Ma al peggio, in questa storia, non vi è davvero mai fine. Al cinquantaduenne è stato contestato anche il reato di revenge porn. L'uomo per un breve periodo aveva frequentato una donna di ottant'anni. E aveva filmato, di volta in volta, i loro incontro di sesso. Quando la storia è terminata, per volontà della matura signora, il salernitano ha pensato bene di diffondere i video che la ritraevano, sia attraverso E-mule, che in siti dedicati alle donne che, in gergo, vengono chiamate “granny”. L'ottantenne era completamente all'oscuro della terribile vendetta dell'ex amante ed ha appreso dai carabinieri ciò che le era capitato.

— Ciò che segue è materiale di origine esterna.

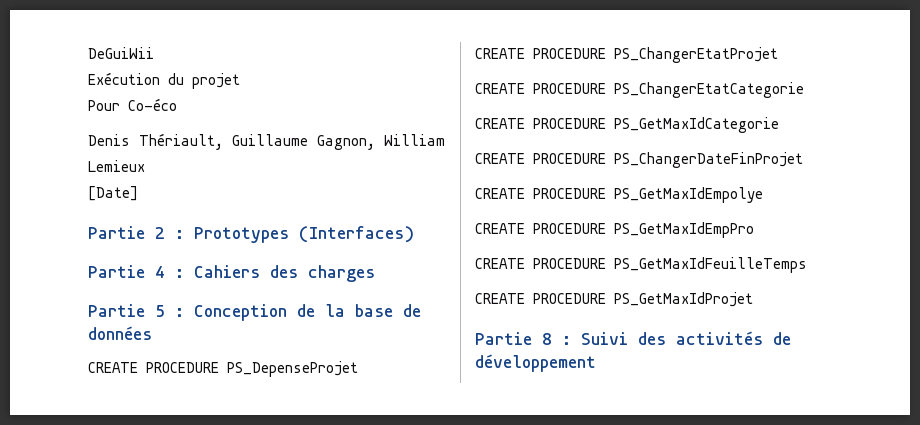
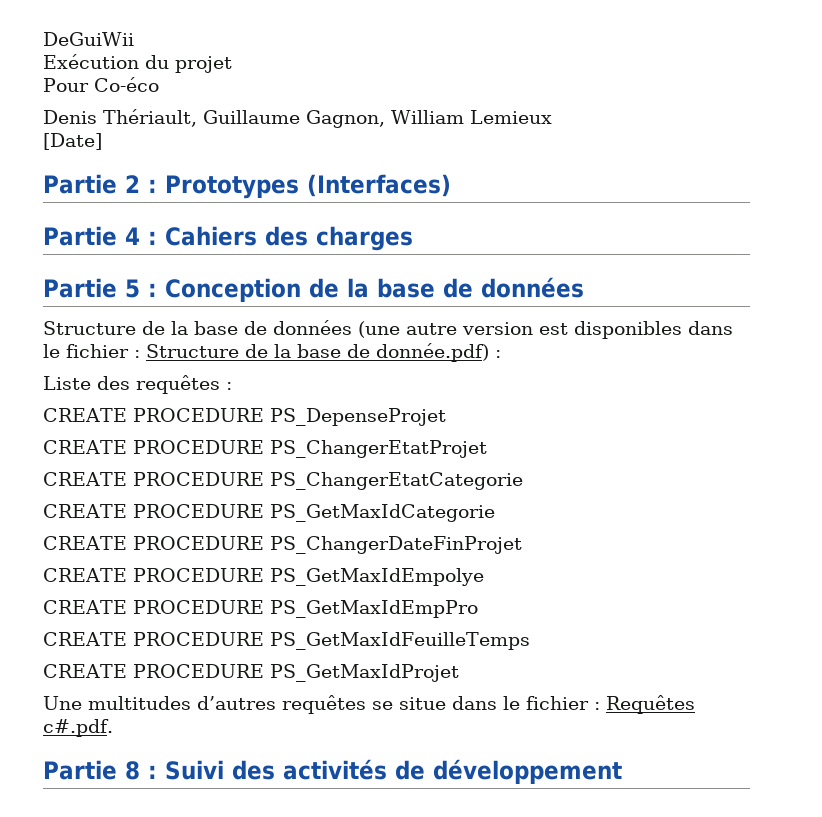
(152, 333) none -> [43,320,733,339] [43,343,501,362] [43,375,232,394] // Structure de la base de données (une autre version est disponibles dans le fichier : Structure de la base de donnée.pdf) : // Liste des requêtes :
(753, 299) none -> [43,695,695,714] [43,719,113,737] // Une multitudes d’autres requêtes se situe dans le fichier : Requêtes c#.pdf.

Contestualmente all'arresto del pedofilo, i tecnici informatici dei carabinieri hanno sequestrato anche tre account Google e tutti i drive di memoria virtuale nella quale erano contenuti una parte dei video e delle foto pornografiche. Una storia agghiacciante e grottesca, che pone nuovamente l'accento sulla necessità di monitorare senza sosta le attività della rete, quel lato oscuro di Internet, diventato il luogo di incontro e aggregazione dei peggiori pervertiti, quelli che riescono ad eccitarsi guardando la foto di un neonato.